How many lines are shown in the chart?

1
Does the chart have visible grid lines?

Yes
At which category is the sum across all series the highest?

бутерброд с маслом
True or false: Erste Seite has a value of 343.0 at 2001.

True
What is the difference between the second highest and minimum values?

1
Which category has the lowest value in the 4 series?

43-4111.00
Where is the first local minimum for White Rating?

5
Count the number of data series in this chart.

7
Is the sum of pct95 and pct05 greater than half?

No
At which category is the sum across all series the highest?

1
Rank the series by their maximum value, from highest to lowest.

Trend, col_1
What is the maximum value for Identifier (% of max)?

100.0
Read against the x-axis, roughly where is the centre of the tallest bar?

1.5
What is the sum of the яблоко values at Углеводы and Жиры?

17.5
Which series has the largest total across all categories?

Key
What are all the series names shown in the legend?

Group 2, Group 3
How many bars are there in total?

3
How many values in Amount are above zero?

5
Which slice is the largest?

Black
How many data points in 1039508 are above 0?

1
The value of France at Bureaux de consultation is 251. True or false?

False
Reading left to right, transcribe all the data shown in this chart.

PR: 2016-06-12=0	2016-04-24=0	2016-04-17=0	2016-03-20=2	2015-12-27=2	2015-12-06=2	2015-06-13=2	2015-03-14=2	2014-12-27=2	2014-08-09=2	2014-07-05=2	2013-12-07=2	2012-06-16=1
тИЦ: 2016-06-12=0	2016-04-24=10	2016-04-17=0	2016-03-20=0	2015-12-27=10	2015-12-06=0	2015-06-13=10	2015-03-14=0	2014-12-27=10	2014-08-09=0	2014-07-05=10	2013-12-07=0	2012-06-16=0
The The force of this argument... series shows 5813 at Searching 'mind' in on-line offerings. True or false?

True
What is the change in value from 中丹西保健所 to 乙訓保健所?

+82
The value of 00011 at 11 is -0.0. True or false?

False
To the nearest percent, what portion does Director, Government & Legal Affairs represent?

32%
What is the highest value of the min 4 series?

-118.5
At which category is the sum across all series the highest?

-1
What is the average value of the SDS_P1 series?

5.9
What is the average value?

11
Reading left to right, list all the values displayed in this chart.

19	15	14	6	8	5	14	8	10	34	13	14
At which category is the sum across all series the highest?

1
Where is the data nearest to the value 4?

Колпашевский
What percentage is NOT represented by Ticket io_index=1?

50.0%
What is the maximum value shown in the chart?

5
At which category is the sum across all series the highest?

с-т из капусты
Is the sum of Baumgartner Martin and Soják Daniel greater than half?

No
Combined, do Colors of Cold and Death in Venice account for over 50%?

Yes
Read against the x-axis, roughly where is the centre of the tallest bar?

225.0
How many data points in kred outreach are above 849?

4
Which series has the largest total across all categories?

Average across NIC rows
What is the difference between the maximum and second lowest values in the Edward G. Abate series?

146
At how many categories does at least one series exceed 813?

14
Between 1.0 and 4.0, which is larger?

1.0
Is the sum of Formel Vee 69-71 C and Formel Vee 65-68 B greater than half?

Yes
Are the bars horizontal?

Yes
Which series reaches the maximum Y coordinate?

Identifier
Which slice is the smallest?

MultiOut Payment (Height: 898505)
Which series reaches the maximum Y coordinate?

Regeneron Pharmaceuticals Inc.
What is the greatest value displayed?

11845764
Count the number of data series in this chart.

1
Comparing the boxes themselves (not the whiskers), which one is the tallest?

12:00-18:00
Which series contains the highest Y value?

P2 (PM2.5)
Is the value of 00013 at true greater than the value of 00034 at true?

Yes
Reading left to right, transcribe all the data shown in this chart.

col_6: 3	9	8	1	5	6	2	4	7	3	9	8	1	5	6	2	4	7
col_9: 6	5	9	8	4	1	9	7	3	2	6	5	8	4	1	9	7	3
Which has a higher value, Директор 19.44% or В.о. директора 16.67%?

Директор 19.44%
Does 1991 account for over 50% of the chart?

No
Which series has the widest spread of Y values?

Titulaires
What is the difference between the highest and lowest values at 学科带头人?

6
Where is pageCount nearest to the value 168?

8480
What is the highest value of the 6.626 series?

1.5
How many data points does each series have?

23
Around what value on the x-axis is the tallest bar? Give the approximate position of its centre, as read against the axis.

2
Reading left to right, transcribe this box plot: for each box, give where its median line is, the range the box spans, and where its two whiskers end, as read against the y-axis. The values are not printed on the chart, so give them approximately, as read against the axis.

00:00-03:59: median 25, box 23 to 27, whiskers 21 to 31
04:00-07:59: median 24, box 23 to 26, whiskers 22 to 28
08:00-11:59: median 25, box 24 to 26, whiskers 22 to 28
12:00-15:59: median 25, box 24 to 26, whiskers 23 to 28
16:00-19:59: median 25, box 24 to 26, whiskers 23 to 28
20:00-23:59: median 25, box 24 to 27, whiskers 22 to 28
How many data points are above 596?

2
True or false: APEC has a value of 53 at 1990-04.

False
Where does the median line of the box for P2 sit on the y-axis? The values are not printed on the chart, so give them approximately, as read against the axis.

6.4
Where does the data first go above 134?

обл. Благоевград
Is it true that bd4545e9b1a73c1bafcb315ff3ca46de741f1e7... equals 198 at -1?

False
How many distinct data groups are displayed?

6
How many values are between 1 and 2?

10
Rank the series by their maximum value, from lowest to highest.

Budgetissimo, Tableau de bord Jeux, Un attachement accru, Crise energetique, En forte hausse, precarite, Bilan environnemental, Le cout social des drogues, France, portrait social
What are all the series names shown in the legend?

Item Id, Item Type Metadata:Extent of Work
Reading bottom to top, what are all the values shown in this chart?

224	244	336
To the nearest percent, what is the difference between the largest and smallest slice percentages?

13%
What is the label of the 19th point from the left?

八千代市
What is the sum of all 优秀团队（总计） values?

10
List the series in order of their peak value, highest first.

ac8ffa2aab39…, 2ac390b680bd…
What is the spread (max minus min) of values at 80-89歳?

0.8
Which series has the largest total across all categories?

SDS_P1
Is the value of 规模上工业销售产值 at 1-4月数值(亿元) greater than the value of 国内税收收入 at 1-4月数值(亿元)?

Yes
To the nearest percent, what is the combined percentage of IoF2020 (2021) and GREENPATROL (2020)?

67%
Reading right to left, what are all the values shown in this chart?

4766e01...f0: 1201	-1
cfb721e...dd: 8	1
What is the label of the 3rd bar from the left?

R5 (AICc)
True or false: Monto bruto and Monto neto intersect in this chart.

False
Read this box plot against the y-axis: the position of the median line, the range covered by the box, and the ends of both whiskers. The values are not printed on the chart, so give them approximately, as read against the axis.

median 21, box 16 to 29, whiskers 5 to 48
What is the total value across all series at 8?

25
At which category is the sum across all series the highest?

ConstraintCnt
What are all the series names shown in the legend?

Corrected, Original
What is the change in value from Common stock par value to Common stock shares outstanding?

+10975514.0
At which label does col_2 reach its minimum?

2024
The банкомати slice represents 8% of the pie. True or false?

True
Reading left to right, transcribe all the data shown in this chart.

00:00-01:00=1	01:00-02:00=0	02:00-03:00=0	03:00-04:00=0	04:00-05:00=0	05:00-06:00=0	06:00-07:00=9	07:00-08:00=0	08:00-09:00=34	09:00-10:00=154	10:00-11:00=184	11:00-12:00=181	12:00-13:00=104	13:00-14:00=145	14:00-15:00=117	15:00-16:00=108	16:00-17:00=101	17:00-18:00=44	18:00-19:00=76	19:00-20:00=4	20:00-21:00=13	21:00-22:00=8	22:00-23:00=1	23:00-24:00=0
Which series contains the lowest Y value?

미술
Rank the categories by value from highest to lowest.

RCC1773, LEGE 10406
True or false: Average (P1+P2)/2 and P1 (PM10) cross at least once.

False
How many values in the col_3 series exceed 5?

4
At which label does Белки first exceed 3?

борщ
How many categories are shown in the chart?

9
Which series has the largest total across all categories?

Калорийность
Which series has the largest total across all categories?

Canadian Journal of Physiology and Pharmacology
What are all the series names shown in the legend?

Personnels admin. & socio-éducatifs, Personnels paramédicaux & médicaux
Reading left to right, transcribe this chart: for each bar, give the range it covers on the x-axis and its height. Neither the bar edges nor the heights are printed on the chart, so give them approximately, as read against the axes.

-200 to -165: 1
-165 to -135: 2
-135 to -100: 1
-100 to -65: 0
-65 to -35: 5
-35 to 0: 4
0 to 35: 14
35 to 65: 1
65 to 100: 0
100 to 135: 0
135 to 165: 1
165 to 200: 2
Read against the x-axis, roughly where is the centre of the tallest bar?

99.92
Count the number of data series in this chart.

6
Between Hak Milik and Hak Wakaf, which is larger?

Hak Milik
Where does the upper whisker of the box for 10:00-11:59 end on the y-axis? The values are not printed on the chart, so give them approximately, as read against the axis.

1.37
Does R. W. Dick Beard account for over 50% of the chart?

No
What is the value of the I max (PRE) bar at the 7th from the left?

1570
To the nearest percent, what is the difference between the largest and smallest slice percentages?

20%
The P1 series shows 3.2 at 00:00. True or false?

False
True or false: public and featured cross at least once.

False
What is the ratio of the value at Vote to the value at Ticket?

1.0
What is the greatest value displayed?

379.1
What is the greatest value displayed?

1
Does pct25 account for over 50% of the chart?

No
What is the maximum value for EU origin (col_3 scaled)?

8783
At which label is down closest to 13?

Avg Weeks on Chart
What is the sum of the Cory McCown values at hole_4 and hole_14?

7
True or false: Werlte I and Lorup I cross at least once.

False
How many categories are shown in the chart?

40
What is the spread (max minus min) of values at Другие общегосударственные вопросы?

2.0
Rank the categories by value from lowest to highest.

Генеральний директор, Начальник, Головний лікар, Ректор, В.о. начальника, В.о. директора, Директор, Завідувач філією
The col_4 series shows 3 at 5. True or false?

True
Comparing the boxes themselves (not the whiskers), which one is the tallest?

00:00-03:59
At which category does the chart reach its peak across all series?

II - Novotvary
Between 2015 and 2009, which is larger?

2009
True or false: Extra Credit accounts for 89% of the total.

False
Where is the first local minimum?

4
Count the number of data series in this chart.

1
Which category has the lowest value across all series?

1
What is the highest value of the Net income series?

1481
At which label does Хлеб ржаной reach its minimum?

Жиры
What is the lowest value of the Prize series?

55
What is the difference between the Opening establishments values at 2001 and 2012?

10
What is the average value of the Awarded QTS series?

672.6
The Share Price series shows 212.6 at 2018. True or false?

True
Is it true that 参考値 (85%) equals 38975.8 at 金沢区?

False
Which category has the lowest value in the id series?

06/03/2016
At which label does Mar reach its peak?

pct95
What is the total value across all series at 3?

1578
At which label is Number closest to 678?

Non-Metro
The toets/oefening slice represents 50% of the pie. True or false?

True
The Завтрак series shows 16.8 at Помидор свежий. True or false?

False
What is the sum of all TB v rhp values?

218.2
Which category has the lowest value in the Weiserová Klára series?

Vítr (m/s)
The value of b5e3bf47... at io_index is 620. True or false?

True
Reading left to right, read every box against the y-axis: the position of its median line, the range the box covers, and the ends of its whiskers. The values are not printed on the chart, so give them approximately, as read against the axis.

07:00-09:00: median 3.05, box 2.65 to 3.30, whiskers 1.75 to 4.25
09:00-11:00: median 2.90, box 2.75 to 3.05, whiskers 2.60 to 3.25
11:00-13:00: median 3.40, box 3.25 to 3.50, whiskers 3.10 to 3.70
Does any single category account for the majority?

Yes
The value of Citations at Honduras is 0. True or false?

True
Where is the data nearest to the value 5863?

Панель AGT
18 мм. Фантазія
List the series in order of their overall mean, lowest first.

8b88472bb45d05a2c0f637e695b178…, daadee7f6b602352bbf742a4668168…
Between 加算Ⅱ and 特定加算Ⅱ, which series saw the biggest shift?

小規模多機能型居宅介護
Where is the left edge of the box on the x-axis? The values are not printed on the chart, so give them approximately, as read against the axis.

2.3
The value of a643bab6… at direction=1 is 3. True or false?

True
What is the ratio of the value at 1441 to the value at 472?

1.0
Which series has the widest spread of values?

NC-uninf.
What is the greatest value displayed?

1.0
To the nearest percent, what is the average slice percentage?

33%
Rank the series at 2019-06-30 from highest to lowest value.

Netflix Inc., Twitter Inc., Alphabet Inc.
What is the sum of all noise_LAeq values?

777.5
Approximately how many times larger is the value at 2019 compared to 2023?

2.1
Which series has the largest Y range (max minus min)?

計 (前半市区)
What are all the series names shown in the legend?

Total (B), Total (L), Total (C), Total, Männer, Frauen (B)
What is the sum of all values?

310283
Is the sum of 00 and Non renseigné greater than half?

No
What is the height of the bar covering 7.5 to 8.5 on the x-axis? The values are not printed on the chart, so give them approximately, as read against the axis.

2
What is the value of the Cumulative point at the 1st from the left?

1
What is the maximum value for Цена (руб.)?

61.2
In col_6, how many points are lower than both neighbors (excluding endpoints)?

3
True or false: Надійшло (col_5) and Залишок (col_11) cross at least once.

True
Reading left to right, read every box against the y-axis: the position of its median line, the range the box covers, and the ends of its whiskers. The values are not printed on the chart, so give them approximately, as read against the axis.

☆ ☆ ☆

## [WHAT IS REQUIRED]
Edit the lines from the beginning up to and including the line containing "Where is the first local minimum for", replacing "chart" with "graph" throughout that span and leaving all other text unchanged.

## [WRITTEN ANSWER]
How many lines are shown in the graph?

1
Does the graph have visible grid lines?

Yes
At which category is the sum across all series the highest?

бутерброд с маслом
True or false: Erste Seite has a value of 343.0 at 2001.

True
What is the difference between the second highest and minimum values?

1
Which category has the lowest value in the 4 series?

43-4111.00
Where is the first local minimum for White Rating?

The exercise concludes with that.